- PASSAGE PROVIDED:
..........
[R] Conservative "ANOVA tables" in lmer

[Martin Maechler]

>>>>> "DB" == Douglas Bates <bates at stat.wisc.edu>
>>>>>     on Thu, 7 Sep 2006 07:59:58 -0500 writes:

    DB> Thanks for your summary, Hank.
    DB> On 9/7/06, Martin Henry H. Stevens <hstevens at muohio.edu> wrote:
    >> Dear lmer-ers,
    >> My thanks for all of you who are sharing your trials and tribulations
    >> publicly.

    >> I was hoping to elicit some feedback on my thoughts on denominator
    >> degrees of freedom for F ratios in mixed models. These thoughts and
    >> practices result from my reading of previous postings by Doug Bates
    >> and others.

    >> - I start by assuming that the appropriate denominator degrees lies
    >> between n - p and and n - q, where n=number of observations, p=number
    >> of fixed effects (rank of model matrix X), and q=rank of Z:X.

    DB> I agree with this but the opinion is by no means universal.  Initially
    DB> I misread the statement because I usually write the number of columns
    DB> of Z as q.
..........
- PROVIDED DATA:

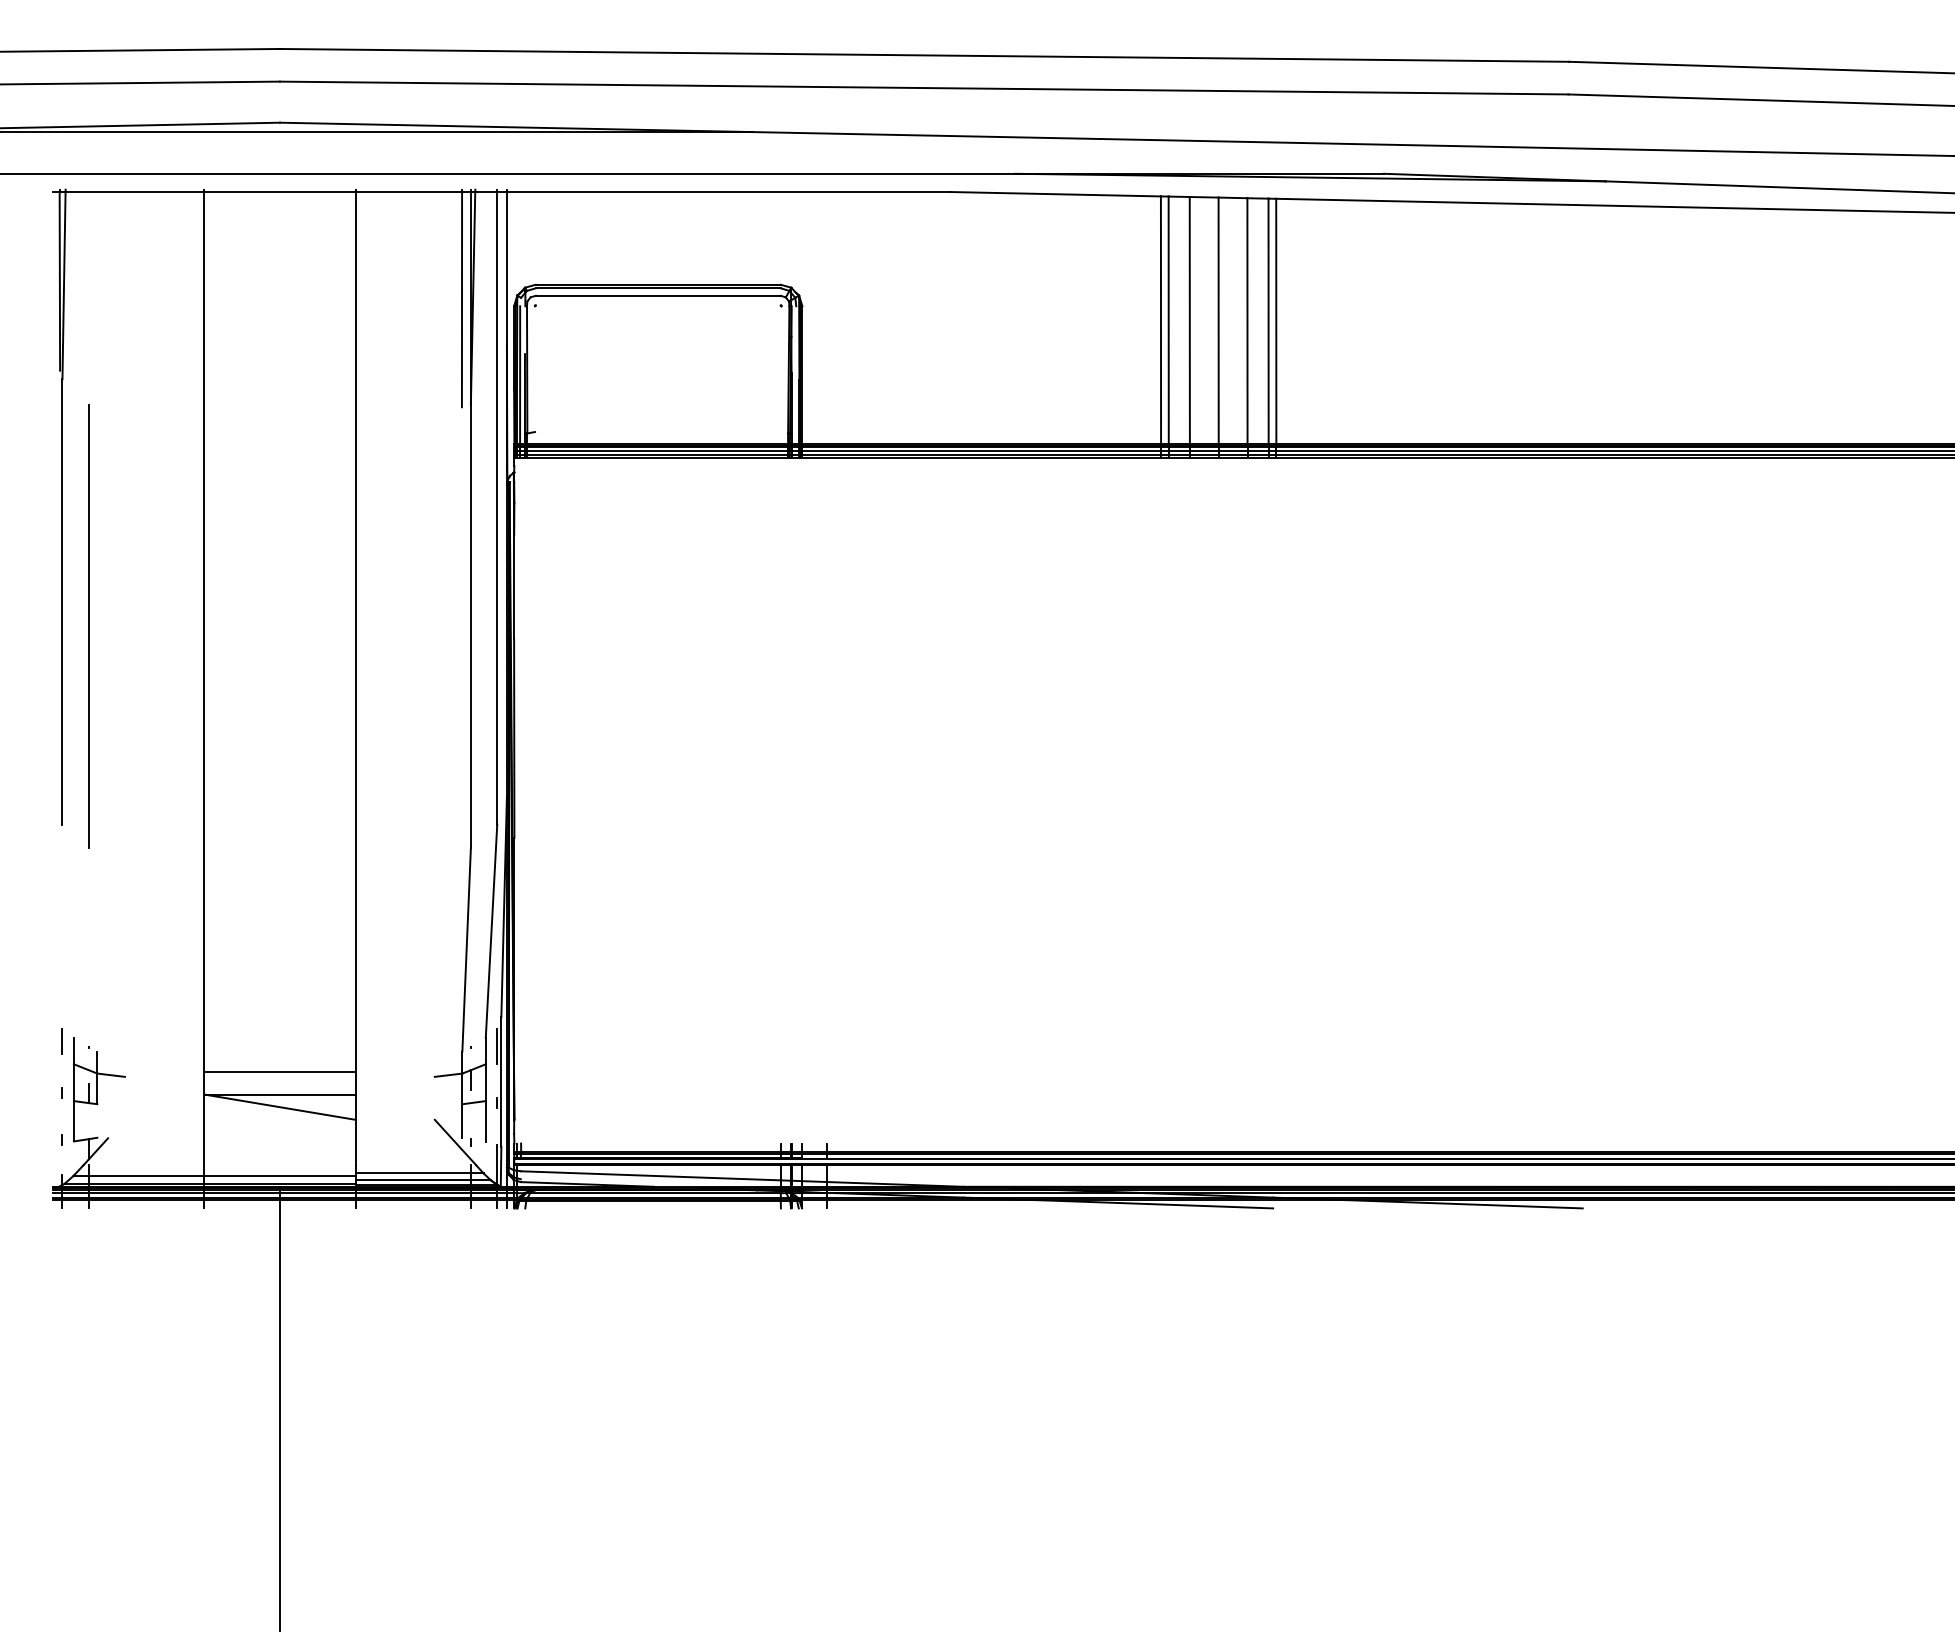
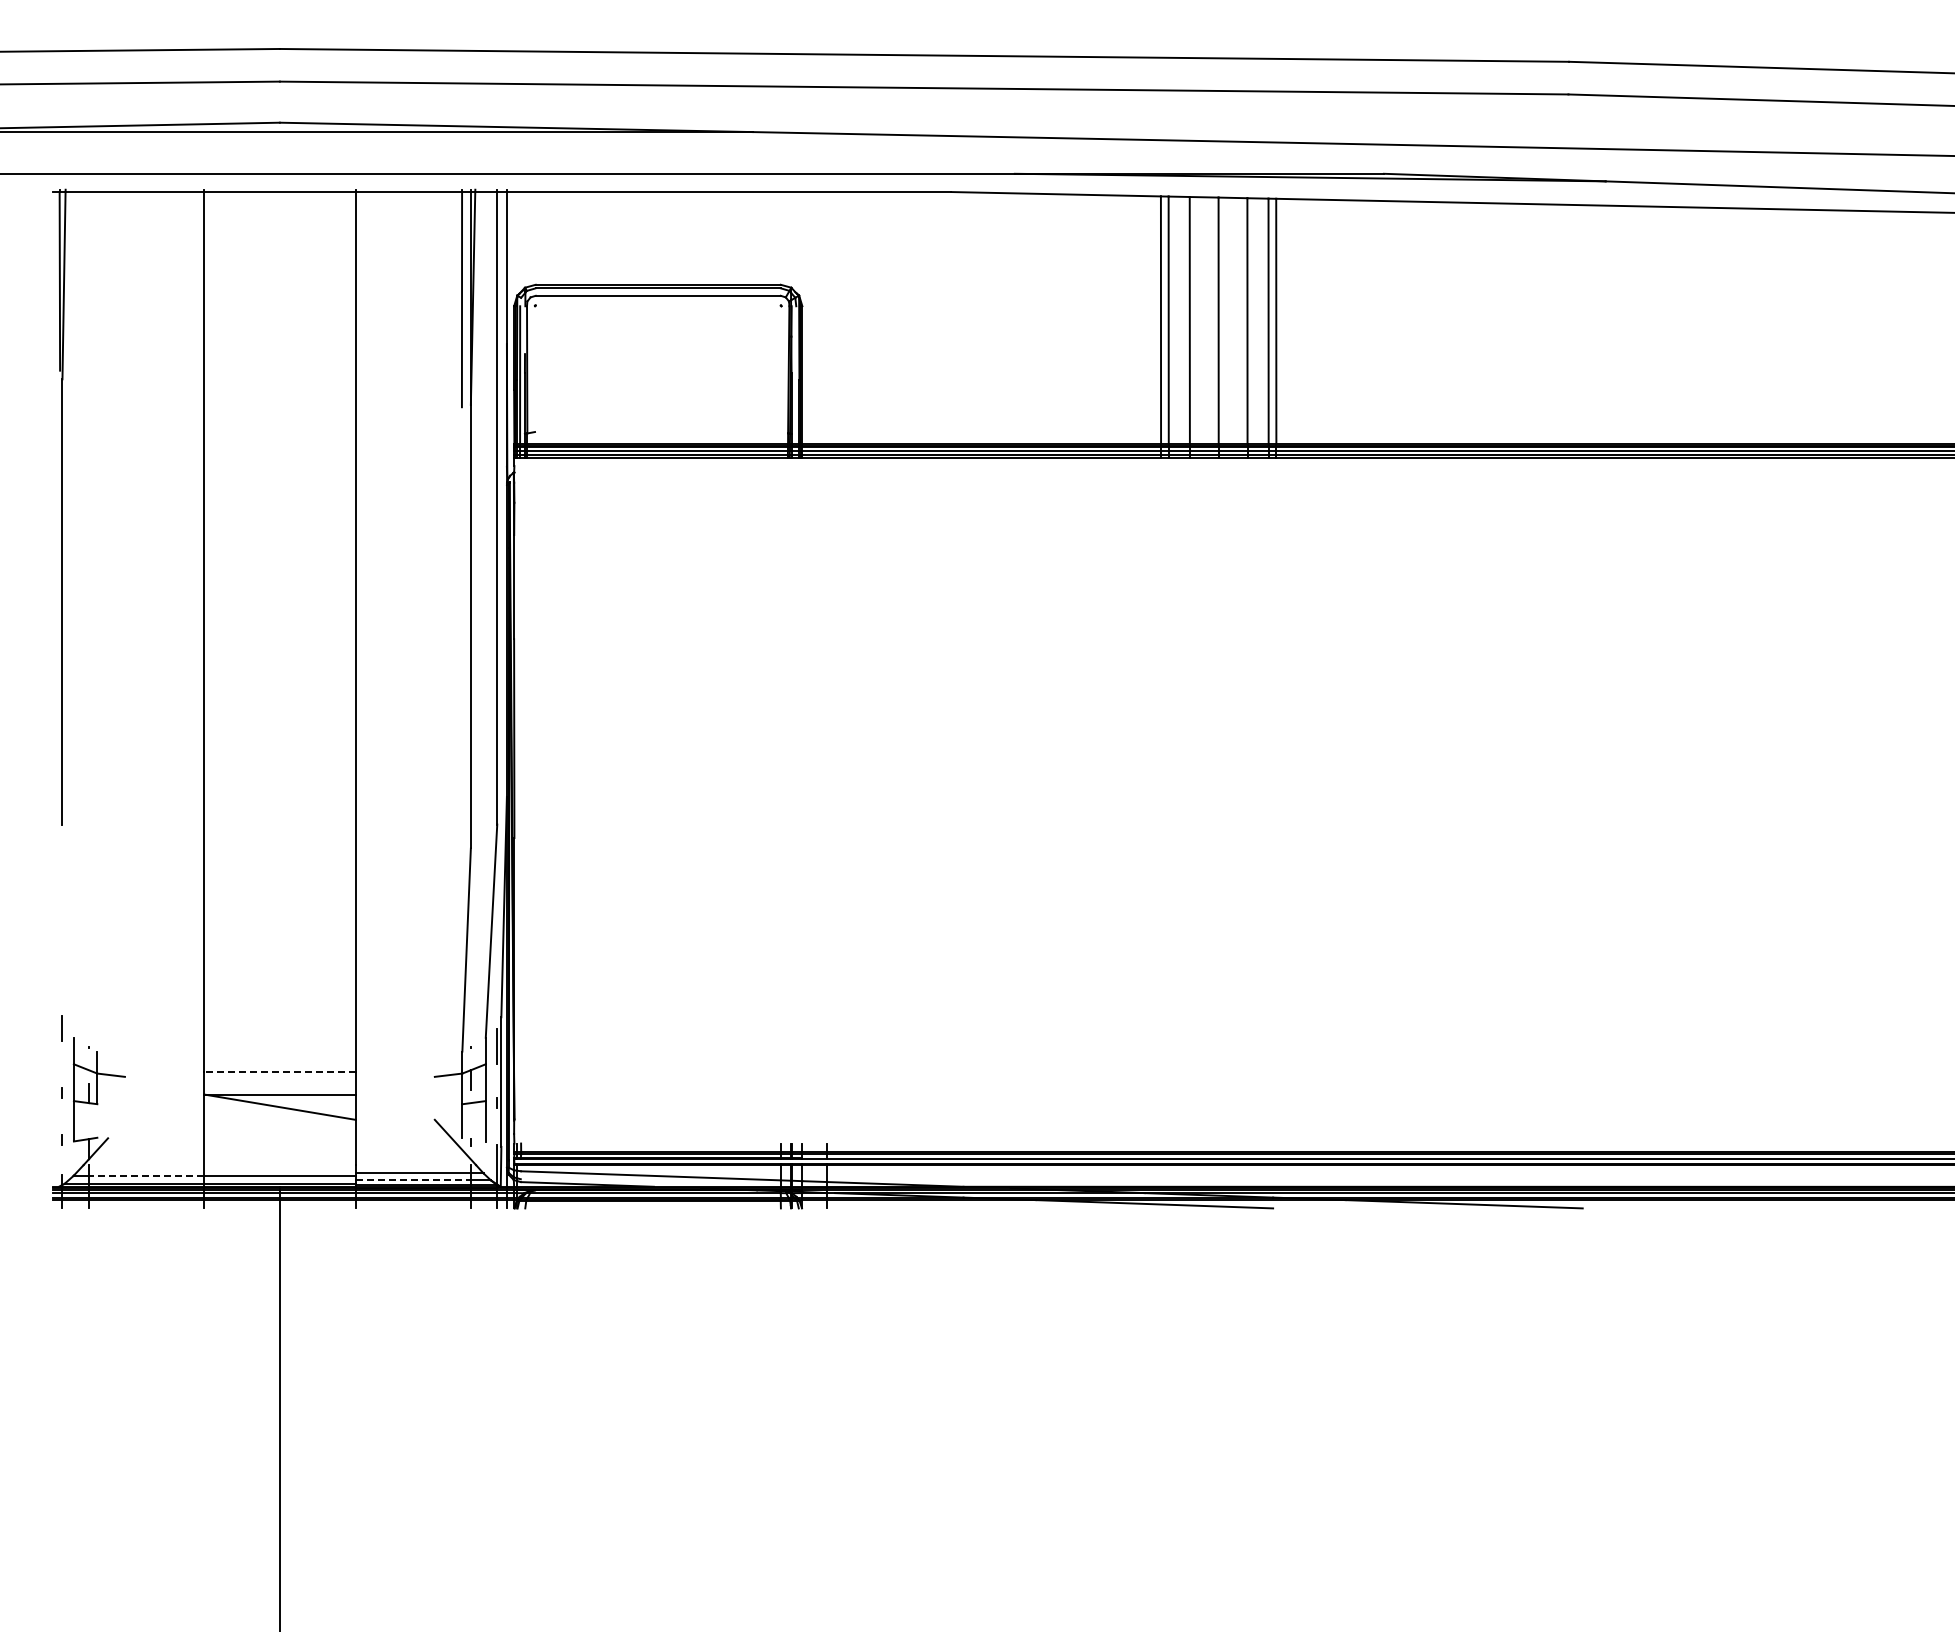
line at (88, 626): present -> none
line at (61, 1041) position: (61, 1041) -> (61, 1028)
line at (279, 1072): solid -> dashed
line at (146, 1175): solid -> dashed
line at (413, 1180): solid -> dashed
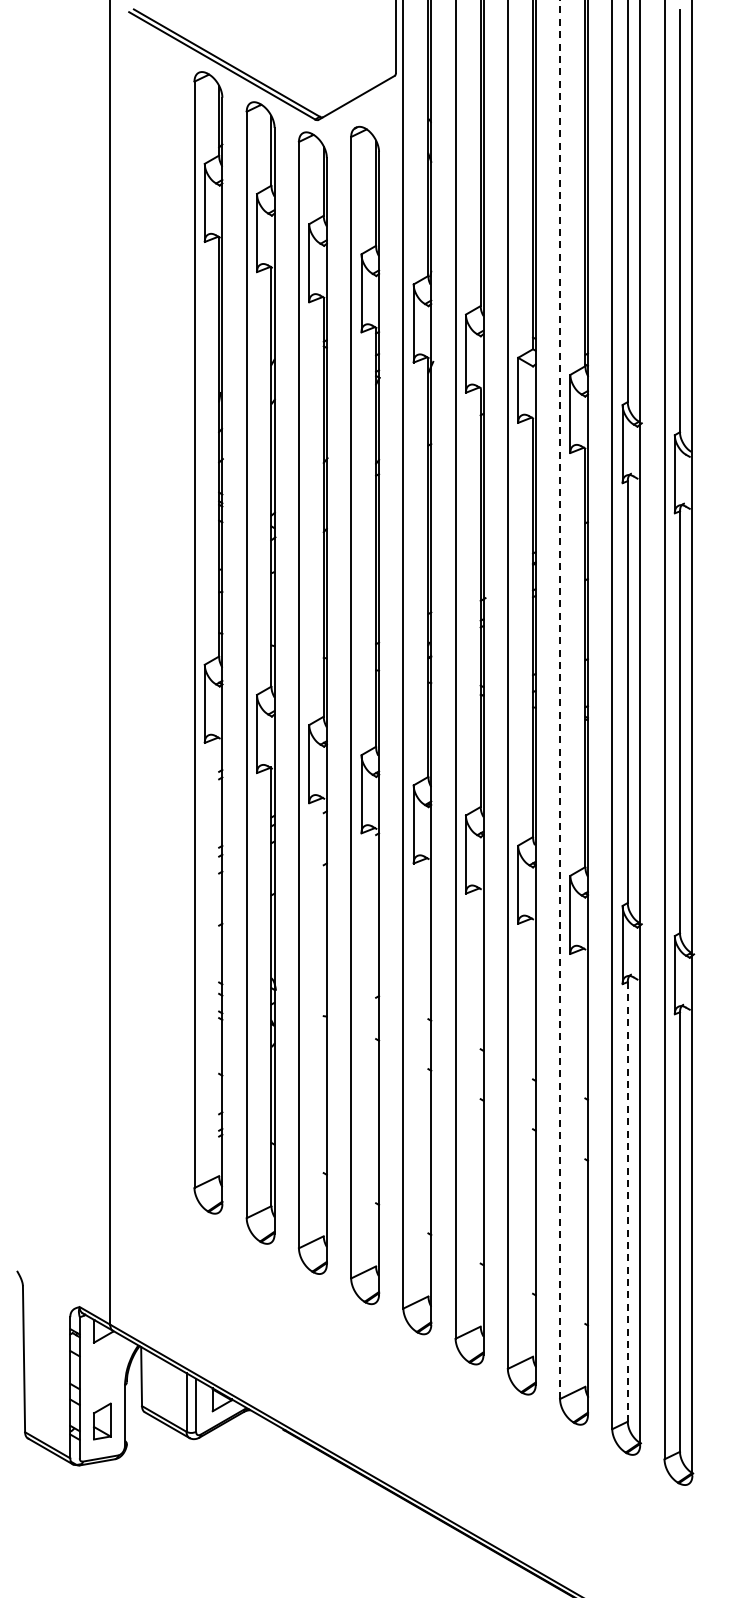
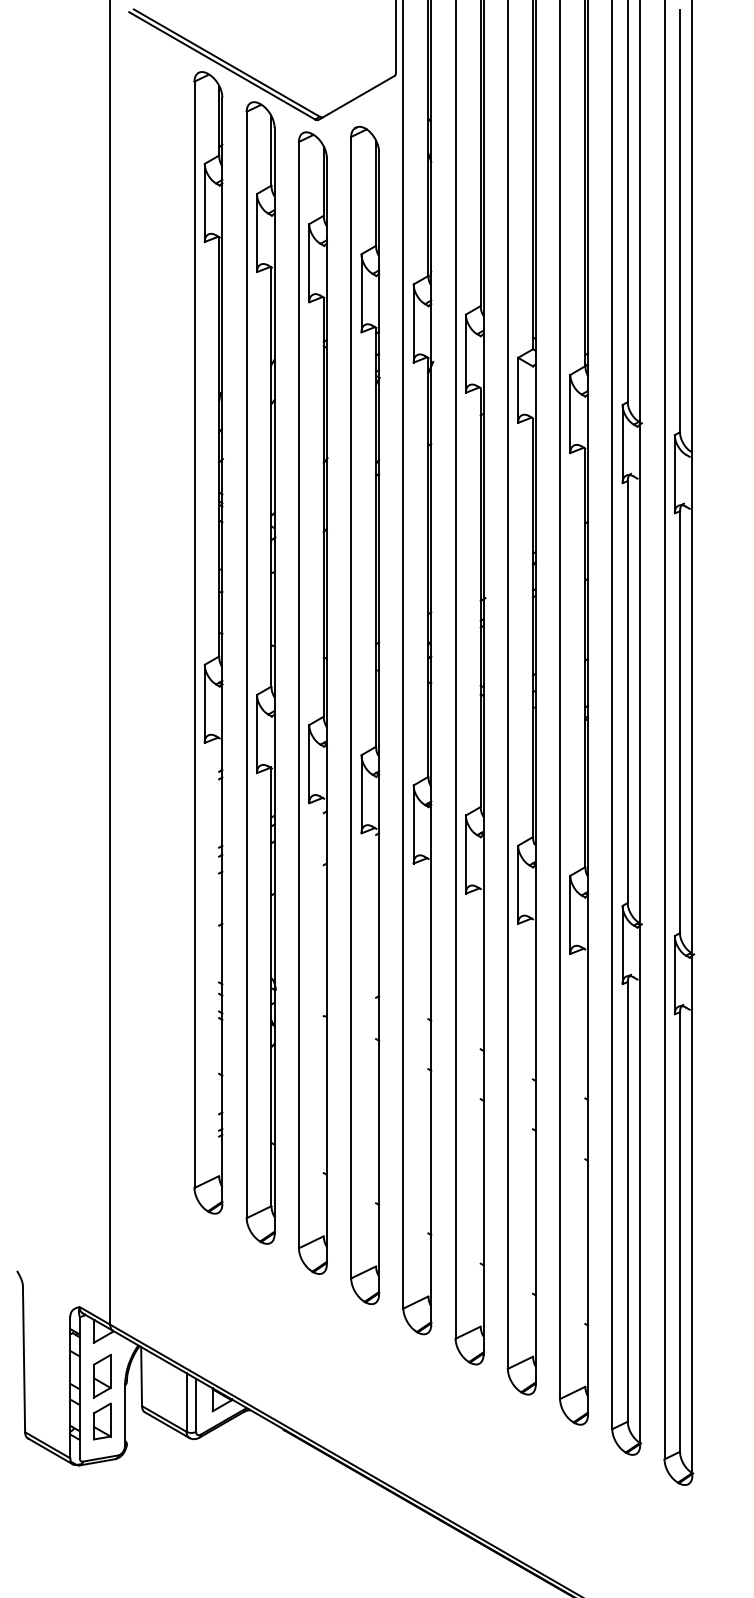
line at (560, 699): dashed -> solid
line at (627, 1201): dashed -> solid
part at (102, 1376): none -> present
..........
- WHAT THIS EXERCISE ASKS:
• 1. In the quoted post about denominator degrees of freedom, list every letter given a definition in the sentence that begins "I start by assuming," along with what each one stands for.
• 2. From the listing, reproduce the lines starting with the one containing "line at (560, 699): dashed -> solid" and running through the end of the listing.

- ANSWERS BY TASK:
• 1.
- n: number of observations
- p: number of fixed effects (rank of model matrix X)
- q: rank of Z:X

• 2.
line at (560, 699): dashed -> solid
line at (627, 1201): dashed -> solid
part at (102, 1376): none -> present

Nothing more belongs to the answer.